Anche altri Stati stanno procedendo a indagini simili, ma per ora i numeri sono diversi: per esempio, “la Spagna pensa a 30 mila famiglie”, spiega la professoressa, docente di statistica all’universita’ di Pisa. Volendo fare invece un paragone con altre rilevazioni nazionali, quella sulle forze lavoro, dice, “e’ fatta su 75 mila famiglie”.

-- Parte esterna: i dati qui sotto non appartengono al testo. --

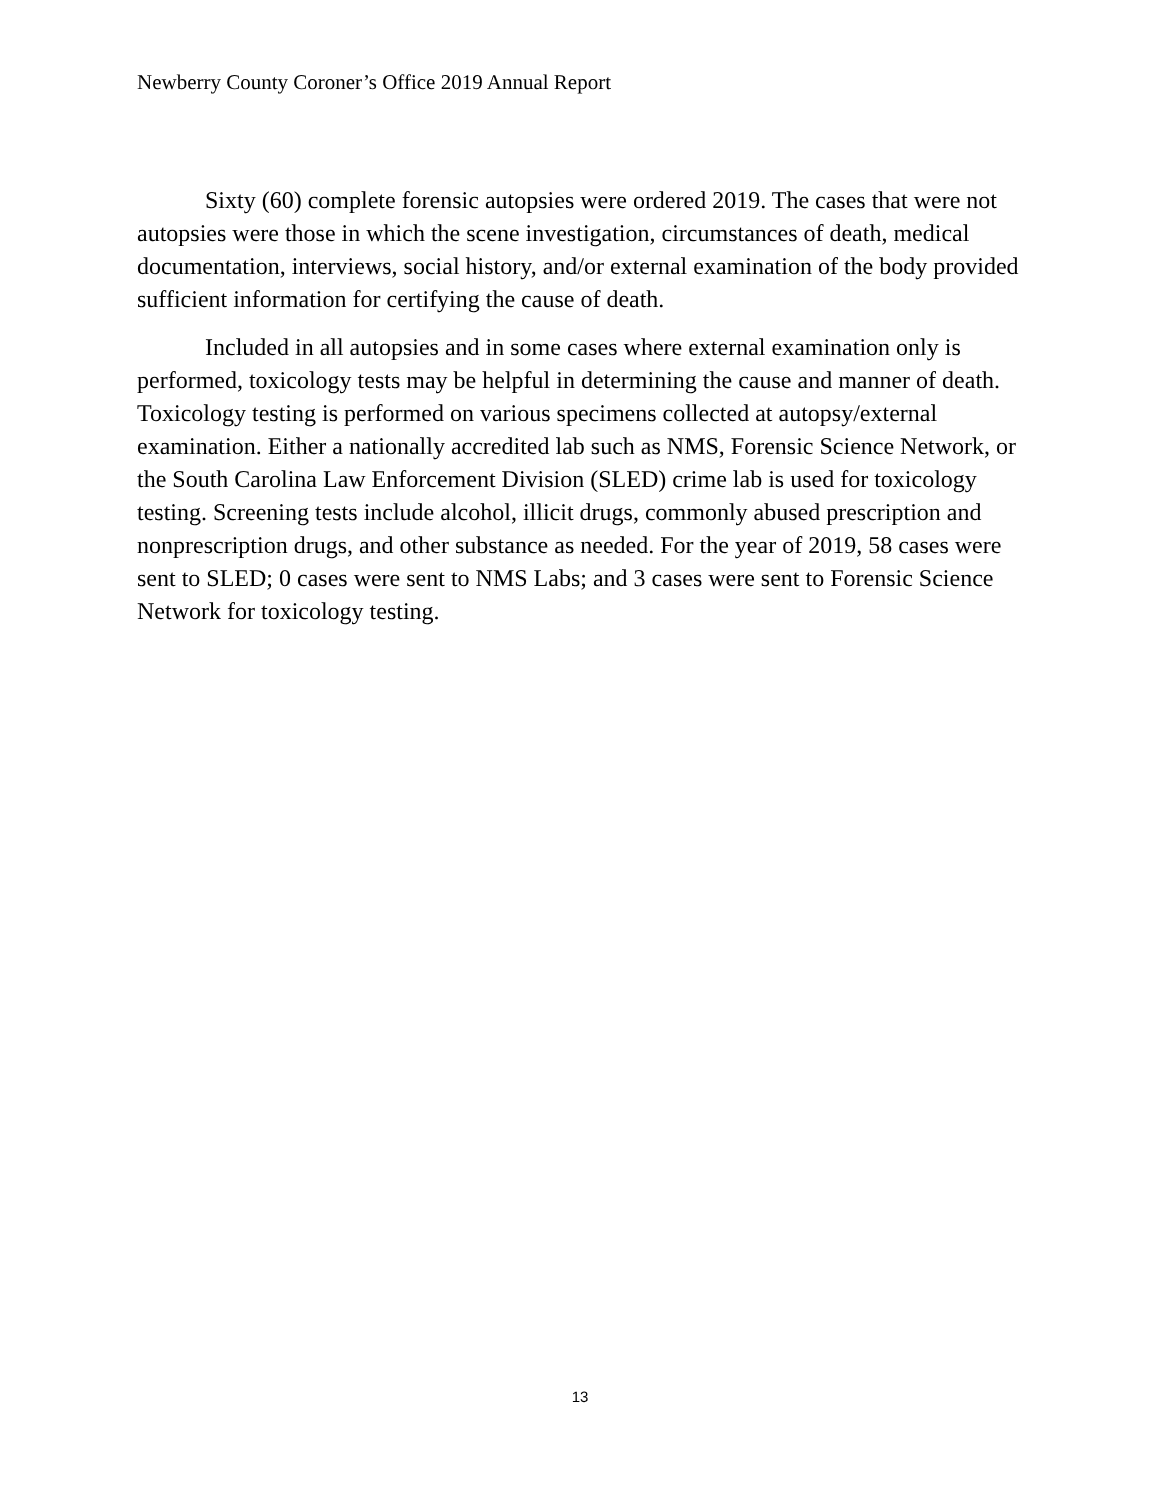Newberry County Coroner’s Office 2019 Annual Report
Sixty (60) complete forensic autopsies were ordered 2019. The cases that were not autopsies were those in which the scene investigation, circumstances of death, medical documentation, interviews, social history, and/or external examination of the body provided sufficient information for certifying the cause of death.
Included in all autopsies and in some cases where external examination only is performed, toxicology tests may be helpful in determining the cause and manner of death. Toxicology testing is performed on various specimens collected at autopsy/external examination. Either a nationally accredited lab such as NMS, Forensic Science Network, or the South Carolina Law Enforcement Division (SLED) crime lab is used for toxicology testing. Screening tests include alcohol, illicit drugs, commonly abused prescription and nonprescription drugs, and other substance as needed. For the year of 2019, 58 cases were sent to SLED; 0 cases were sent to NMS Labs; and 3 cases were sent to Forensic Science Network for toxicology testing.
13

La gara per l’acquisto dei kit per i test e’ stata indetta e le scadenze sono ravvicinate: entro il 22 aprile dovra’ avvenire la presentazione delle offerte, ed entro il 29 aprile ci sara’ la sottoscrizione del contratto di fornitura. La strutturazione del campione sara’ finalizzata a rintracciare i soggetti piu’ rappresentativi. Occorrera’ intercettare “le persone nei luoghi in cui vivono”, evidenzia Pratesi. “Sara’ fondamentale che chi viene selezionato partecipi. Se la persona si rifiuta non si va a prelevarla a casa con i carabinieri”. Gli italiani pero’, rassicura, “sono un popolo di partecipatori, le persone contribuiscono volentieri ma al tempo stesso vogliono essere informate. Anche perche’ si richiede di andare a fare un test con un prelievo di sangue”. E’ qui, riflette Pratesi, “che entra in gioco la mano del Governo: non basteranno lettere di convincimento, servono anche delle norme“. Senza dimenticare che dovrebbe essere previsto anche “il coinvolgimento dei minorenni”.